Esta angustia vaciada en la mayor parte de sus obras de ficción y ensayos literarios desembocó en una de sus mejores obras, “Las olas”, cuyos personajes envuelven al lector con monólogos que lo llevan desde la neutralidad hasta un estado de crisis, en una pugna por desentrañar el misterio de la existencia.

El silencio que guarda entre sus barrotes la razón de la crisis también da pie a la catarsis que libera a la angustia de su celda. No obstante, esa liberación resulta explosiva, a tal grado que la estabilidad corre el riesgo de perderse.

Frente a la decadencia del ser, sumido en el agotamiento por la inestabilidad de toda una vida, Woolf también plantea esa necesidad de poner un orden a las cosas ya no para buscar la felicidad, sino para tener al menos un punto de apoyo para recibir la estocada.

En el caso de Virginia Woolf, su vida se desenvolvió de forma paralela a la vida de sus personajes. Había instantes con luz y otros más ensombrecidos.
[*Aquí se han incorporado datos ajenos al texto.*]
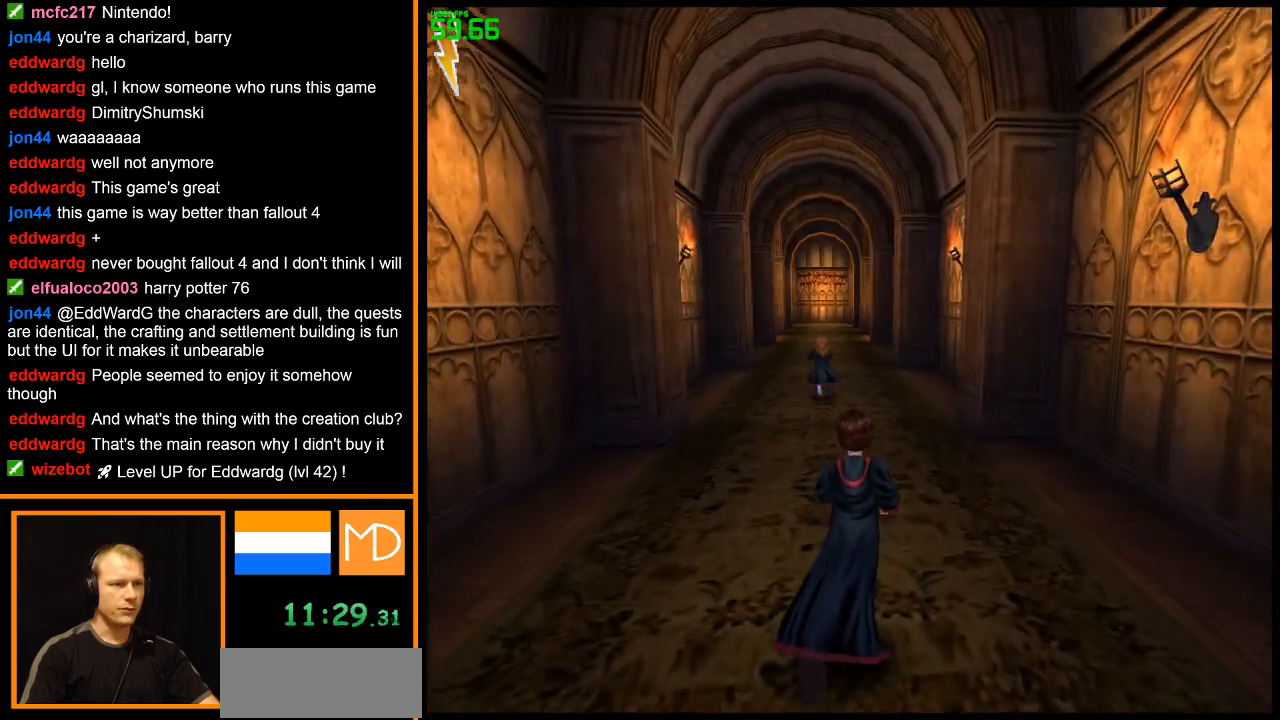
{"keys": ["w"], "mouse": ["right"], "events": []}
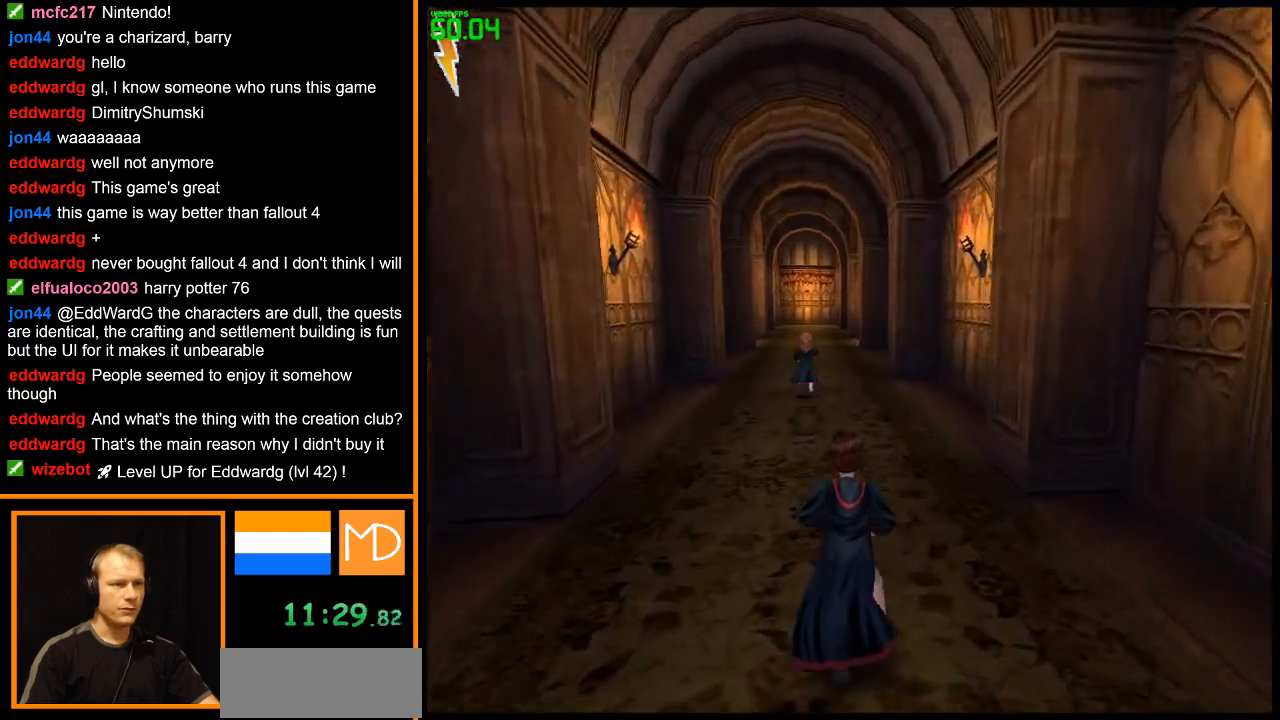
{"keys": ["w"], "mouse": ["right"], "events": []}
Esta ansiedad la mantuvo en movimiento, refugiada en la escritura, quizás para tener un poco de sosiego ante la angustia que la dominaba.

Cuando la más profunda de las depresiones empezó a atormentar a Woolf durante los últimos días de febrero y marzo de 1941, comenzó a pensar de nuevo en el pasado y en la familia que tanto le obsesionaban. Había empezado a oír voces, quizá de sus padres, muertos hacía tanto tiempo.

También tenía miedo de haber perdido su arte y de no ser capaz de escribir, privada del estímulo de la gente, pues se temía que quizás ya no podría conjurar la excitación que producía el fluir de las ideas. Escribir le brindaba un objetivo y una identidad. Si no escribía, no era nada.

Epílogo

Escribo estas líneas a propósito del cercano Día Internacional de la Mujer que se conmemorará este 8 de marzo. Como escritor, mi principal referente para la narrativa ha sido Virginia Woolf, una de las pioneras en experimentar con el género, ese que recién se estrenaba en el mundo de la literatura y que veía su nacimiento en una época de liberación femenina, una de las primeras y tantas luchas que han tenido que sortear las mujeres para abrirse camino.

Pero más allá de recomendar su narrativa de una prosa muy bien cuidada, sugiero en estas fechas remitirse a sus ensayos, principalmente “Tres Guineas” y “Una habitación propia”. Aún hoy, casi un siglo después, contienen postulados feministas que se mantienen vigentes.